Currently, in England, there are more than 150 hospitals that may admit patients with symptoms of a brain tumour. There are 28 neurosurgical centers and more than 50 radiotherapy centers. There can be poor coordination of care between these services, which is similar to much of the rest of the world.

 

The aim is to ensure all patients benefit from early intervention of a multidisciplinary team (including neurosurgeons, oncologists, neurologists, neuropathologists, neuroradiologists and specialist nurses) to ensure they are diagnosed and receive appropriate care, within an agreed treatment plan, as quickly as possible.

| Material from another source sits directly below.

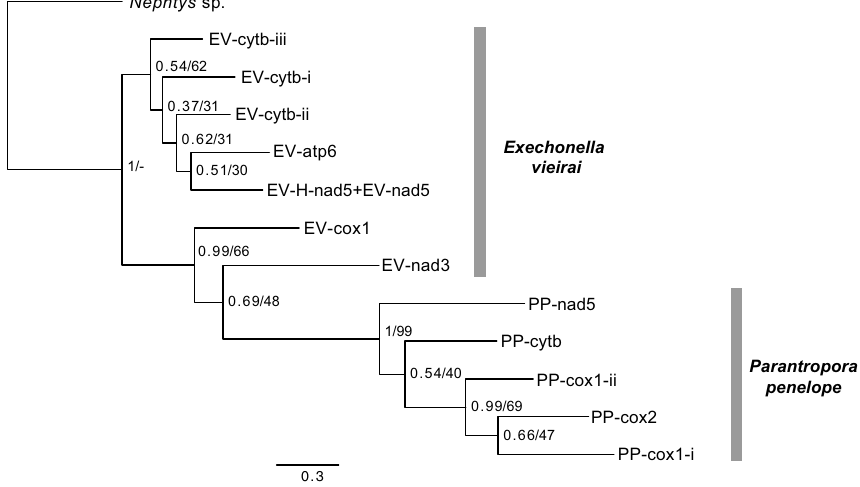
Figure 6. Bayesian analysis of Exechonella vieirai and Parantropora penelope intron sequences constructed using MrBayes v.3.2.6; 5,000,000 generations; 2,500,000 generations burn-in. Introns EV-H-nad5 and EV-nad5 had been concatenated. Ambiguously aligned positions had been excluded using Gblocks v.91b. Posterior probabilities and maximum likelihood bootstrap values (1000 replicates) as estimated using RAxML v.8.2.12 are given at the nodes. Analyses were carried out under the HKY + G model of nucleotide evolution. Reverse transcriptase and intron maturase open reading frames had been removed from EV-cox1 and PP-cox1-i introns. Intron names correspond to those shown in Fig. 2. Branch length scale bar indicates number of substitutions per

All patients will have access to a specialist nurse.

 

Within the teams there are restrictions as to which surgeons would be able to operate on brain tumour patients in the future.  The intention is to ensure that only surgeons who spend the majority of their working time looking after brain tumour patients are involved in their care.  Thus surgeons who undertake the occasional procedure would not be able to do so routinely.

 

There will be multidisciplinary team meetings, where the team will come together on a weekly basis, to discuss all patients either diagnosed or with a suspected brain tumour including cerebral secondaries. There will other meetings to discuss patients with pituitary tumours, skull base tumours and spinal tumours.

 

Work has commenced on national protocols for the diagnosis and treatment of rarer brain tumours, including CNS lymphoma, adult Medulloblastoma, optic nerve gliomas and pineal tumours. There will be explicit close links to Principal Treatment Centres for Paediatric and Young Adult cancers.

 

The impact of this has been shown, in other cancers, to improve the quality of patient care, reduce post-operative mortality and result in better coordination of care as well as reducing stress amongst specialists caring for these patients.

 

It is also likely that this would cause an increase in the number of patients who are offered entry into trials. 

 

Data will be collected on all patients diagnosed with a brain tumour, their treatment and outcomes, including in the next few years patients reporting the quality of their care.

 

In England it has rapidly become obvious that there are a significant number of patients who have not been identified previously on cancer registries.  These are patients who have been diagnosed with a brain tumour but not undergone any surgery or radiotherapy.  This probably accounts for an extra 30 percent of patients with grade IV disease.

 

Funding of this improvement to the health service would be in the order of 30 million pounds a year.  This will be for the extra time for the meetings as well as the extra specialist nurses, neuroradiologists and neuropathologists required.

 

There will also be funding to ensure that patients have rapid access to rehabilitation, wherever they live.